_Task list_.
(1) Can you give back the stretch of the heritage statistics post from "Or is it that" through "tracking these things." with "heritage tools" renamed to "conservation instruments"?
(2) Could you carry on the heritage statistics post from the point where it stops?

_Document extract_.
+-------+

Friday, February 27, 2015

Good heritage stats are hard to find!

Or is it that hard heritage stats are good to find?

Good heritage policy starts with good information about what is really happening out there.  Too much of what we see is anecdotal -- interesting, even useful, but not a sound basis for making policy choices.

For policy-making at both the provincial level and the local level there is no substitute for solid statistics about the use of existing heritage tools in the OHA and other legislation.  Here are some key ones, courtesy of the Ministry of Tourism, Culture and Sport, which seems to be doing a better job about tracking these things.

As of January 1, 2015, there were (unofficial figures):
  • 115 Heritage Conservation Districts in effect
  • 38 new HCDs (incorporating 6,200 properties) that have come into effect since the 2005 OHA amendments
  • 9 new HCD designation by-laws appealed to the OMB and not yet in effect
  • Over 1,200 properties protected under Part IV of the OHA since the 2005 amendments
  • Over 6,700 properties individually protected under Part IV from 1975 to the present
  • Over 19,100 properties protected as part of an HCD under Part V from 1975 to the present
  • 42 municipalities that have passed a by-law enabling them to provide heritage property tax relief (HPTR)
  • 27 municipalities that actually reported providing heritage property tax rebates in 2013 (most recent data available)
  • $4.48 million in HPTR paid out province-wide in 2013, of which $1.86 million came from the province
  • $16.42 million in HPTR paid out province-wide from 2002-1013, of which about $7.39 million came from the province
  • 152 municipal heritage committees
These numbers continue to shift of course.  I understand the 116th HCD (congrats to Meaford!) just came into effect, so that bumps the first two numbers up one and the third down one.

The HPTR amounts, by the way, come from the annual Financial Information Returns municipalities are required to submit to MMAH. According to MTCS, the HPTR numbers have been inaccurately reported (or not reported at all by some municipalities) so they’ve been attempting to correct them by going to individual municipalities and asking. They are reasonably confident they are close to right now.

Designation trends?  A little hard to say.  MTCS says last year (2014) seems to have been a low point in individual designation activity, with only 78 new by-laws passed (as reported to the Ontario Heritage Trust). The previous low was 2005, when 74 by-laws were passed.  (The reason for that undoubtedly had to do with the passage that year of OHA amendments and resulting uncertainty about what was required.)  2008 was the highest year in the past decade, with 155 designation by-laws passed.

+-------+

_Stored data_.
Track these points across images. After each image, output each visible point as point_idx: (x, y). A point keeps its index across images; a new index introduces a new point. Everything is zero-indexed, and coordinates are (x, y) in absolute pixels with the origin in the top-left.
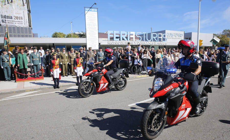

+-------+

_Expected results_.
(1)
Or is it that hard heritage stats are good to find?

Good heritage policy starts with good information about what is really happening out there.  Too much of what we see is anecdotal -- interesting, even useful, but not a sound basis for making policy choices.

For policy-making at both the provincial level and the local level there is no substitute for solid statistics about the use of existing conservation instruments in the OHA and other legislation.  Here are some key ones, courtesy of the Ministry of Tourism, Culture and Sport, which seems to be doing a better job about tracking these things.

(2)
A clearer picture with HCDs. HCD activity appears to be on the upswing as communities increasingly choose a more comprehensive approach to protecting their streetscapes and neighbourhoods.  While encouraging, this is coming at a bit of a price.  Most new HCD designations are being appealed to the Ontario Municipal Board, almost certainly the result of the much stronger HCD controls introduced in 2005 — the higher stakes mean those affected may be more likely to balk and to closely scrutinize the HCD planning process.

But MCTS also notes that a number of municipalities (including Goderich, Kingston and Mississauga) have recently updated their old HCDs without OMB appeals of the updated by-laws. Many more with antiquated HCD provisions — like Stratford’s, for instance — need to jump on that bandwagon!

Next time: a closer look at HPTR activity.

Monday, February 16, 2015

Welcome to my new blog! And the OHA at 40!

Happy Heritage Week!

To launch my new heritage blog, here is a version of an article I've written for the upcoming (Spring 2015) issue of ACORN, the journal of Architectural Conservancy Ontario.

The Ontario Heritage Act at 40 ... and how we, finally, got to Bill 60

This year sees two significant anniversaries for Ontario’s heritage legislation: the passage of the Ontario Heritage Act in 1975 and the passage of Bill 60, the overhaul of the Act in 2005.

Enactment of the OHA
In the summer of 1975, Sandyford Place, a superb stone terrace in Hamilton, was the first property to be designated under the new Act.  Introduced by the Davis government late in 1974, the OHA was passed on February 3 and given Royal Assent three days later.  In an unusual move, the new statute was proclaimed into force a month later by Lieutenant Governor Pauline McGibbon in Memorial Hall in Kingston’s city hall. This was apparently the first time that the proclamation of a new statute had taken place outside Toronto.

Sandyford Place, Hamilton   Photo credit: Carol Priamo

Why Kingston? In the late 1960s and early 1970s Kingston had led the way in pioneering regulatory approaches to protecting our architectural heritage. Private bills giving Kingston, Toronto, London and Ottawa designation powers were enacted.  Finally in 1974, the province responded with legislation enabling all local municipalities to designate properties of architectural and historic importance.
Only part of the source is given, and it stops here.